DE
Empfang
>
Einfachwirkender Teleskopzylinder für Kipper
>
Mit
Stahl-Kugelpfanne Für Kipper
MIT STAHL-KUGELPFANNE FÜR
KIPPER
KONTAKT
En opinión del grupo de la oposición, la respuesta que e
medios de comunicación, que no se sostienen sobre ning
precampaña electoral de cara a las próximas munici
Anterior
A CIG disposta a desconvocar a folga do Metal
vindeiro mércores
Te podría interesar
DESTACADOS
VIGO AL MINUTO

====

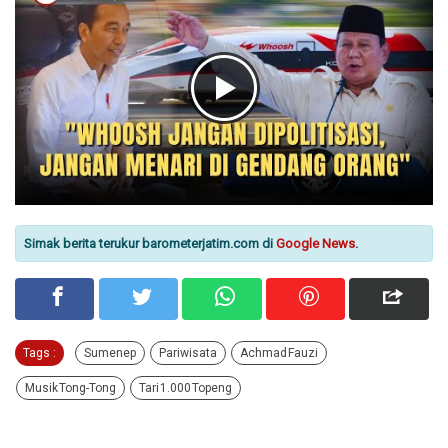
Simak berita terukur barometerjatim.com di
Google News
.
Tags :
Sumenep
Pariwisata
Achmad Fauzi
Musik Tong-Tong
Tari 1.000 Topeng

====

What to do: Copy out the lines from the one with "Simak berita terukur barometerjatim.com di" up to and including the one with "Tari 1.000 Topeng".

Solution to this exercise:
Simak berita terukur barometerjatim.com di
Google News
.
Tags :
Sumenep
Pariwisata
Achmad Fauzi
Musik Tong-Tong
Tari 1.000 Topeng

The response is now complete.